I’m not quite ready to buy into this premise wholeheartedly, but I have to admit it makes for an intriguing argument.
As the College Football Playoff celebrates its sixth birthday this week, it’s become clear that giving more teams access to play for a national title has not actually given more of them a chance to win it. If anything, the divide now is even greater between the handful of programs that stockpile the best talent in recruiting and the plucky overachievers who might have been able to pull off one upset in the BCS era but now have to do it twice.
We’re getting to the point, though, where even that standard doesn’t paint a complete picture of how difficult it’s becoming to win a national championship in this era of college football. Not only do you need a roster full of blue chips and luck to be on your side, but unless you have an elite quarterback, you can probably forget reaching the ultimate prize.
“You look at the four teams in it right now — and I don’t watch sports and I don’t watch ‘SportsCenter’ — but the best four quarterbacks are on the top four teams,” LSU offensive coordinator Steve Ensminger said. “I think that’s the key to college football right now.”
For the first time in the history of the CFP, all four participants would consider the quarterback position the strength of their team.
If college football really has turned that particular corner, I’m pretty sure that doesn’t bode well for a particular offensive philosophy we’ve all come to know and love this season.
But far more often in college football, you’d see great teams that didn’t necessarily have great quarterbacks. Even as recently as 2015, Alabama won a national title with Jake Coker, who now sells insurance in the Mobile area after a very brief attempt to play in the NFL.
That isn’t meant to disparage Coker, who had a solid season as Alabama’s starter and made a couple key throws in the national title win over Clemson. But Alabama winning championships with guys like Coker and Greg McElroy was reflective of the notion that elite-level quarterback play was a bonus, not a necessity.
“I think those days are done,” said Quincy Avery, a private coach in the Atlanta area who has been associated with a number of top quarterbacks including Hurts and Fields. “When you look at the national championship game — those aren’t like the old days where it’s 20-17. People are putting up points and if you’re not in a position to do that with a guy who can throw the football, you won’t be able to win at the highest level.”
‘Bama had a pretty darn good defense in 2015, if I recall.
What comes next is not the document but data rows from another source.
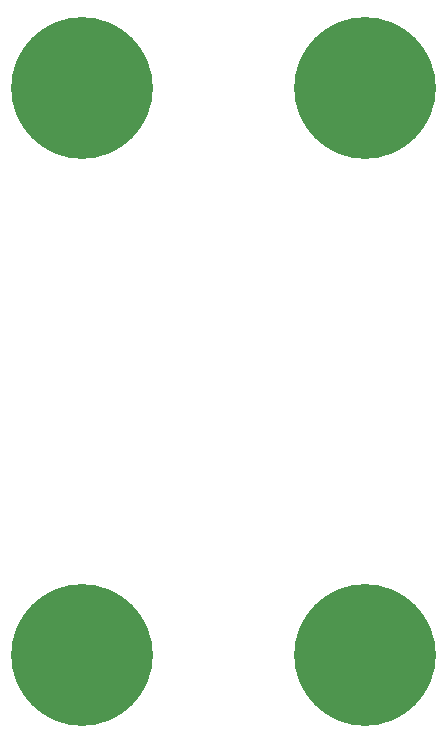
<source format=gbp>
G04*
G04 #@! TF.GenerationSoftware,Altium Limited,Altium Designer,21.4.1 (30)*
G04*
G04 Layer_Color=128*
%FSLAX25Y25*%
%MOIN*%
G70*
G04*
G04 #@! TF.SameCoordinates,2C669462-4CAA-4C00-817C-2A90AA7F7E81*
G04*
G04*
G04 #@! TF.FilePolarity,Positive*
G04*
G01*
G75*
%ADD43C,0.47244*%
D43*
X-47244Y-94488D02*
D03*
X47244D02*
D03*
Y94488D02*
D03*
X-47244D02*
D03*
M02*

</source>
That season appears to have made a lasting impression on Saban’s defensive coordinator. Too bad others have reached a different impression.
And that’s the never-ending nightmare all defensive coordinators now have to live with, particularly this year when every Playoff team is scheming against a quarterback who can individually turn a bad play into a good one.
“You feel like you did right by confusing them in coverage and your reward is that they scramble and go find a guy for a 50-yard gain and you sit there from a coordinator standpoint wishing you’d called something else,” Oklahoma defensive coordinator Alex Grinch said. “But early in the down, you couldn’t have made a better call. When you can’t fool a guy or reap the benefits of a disguise or you brought pressure that wasn’t what they expected and they reap the benefit and you don’t, you go back to, what’s the answer to that? What’s the next thing on the list? When our good calls turn into bad calls, that’s a difficult Saturday.”
It’s hard to see college football reverting back anytime soon to an era where the so-called “game managers” are winning at the highest level. No disrespect to former Alabama quarterback Blake Sims, former Clemson quarterback Kelly Bryant or Michigan State’s Connor Cook, all of whom led teams to the Playoff, but the days of making it this far without a dynamic passing game are likely coming to an end.
To be fair, Kirby came within a whisker of winning a national title with a true freshman quarterback who wasn’t asked to do more than be a good game manager. But that same approach with the same quarterback two years later didn’t yield anywhere near the same results in the SECCG against a dynamic LSU offense. What lessons Smart takes from that three-year passage of time will tell us a lot about Georgia’s chances in 2020.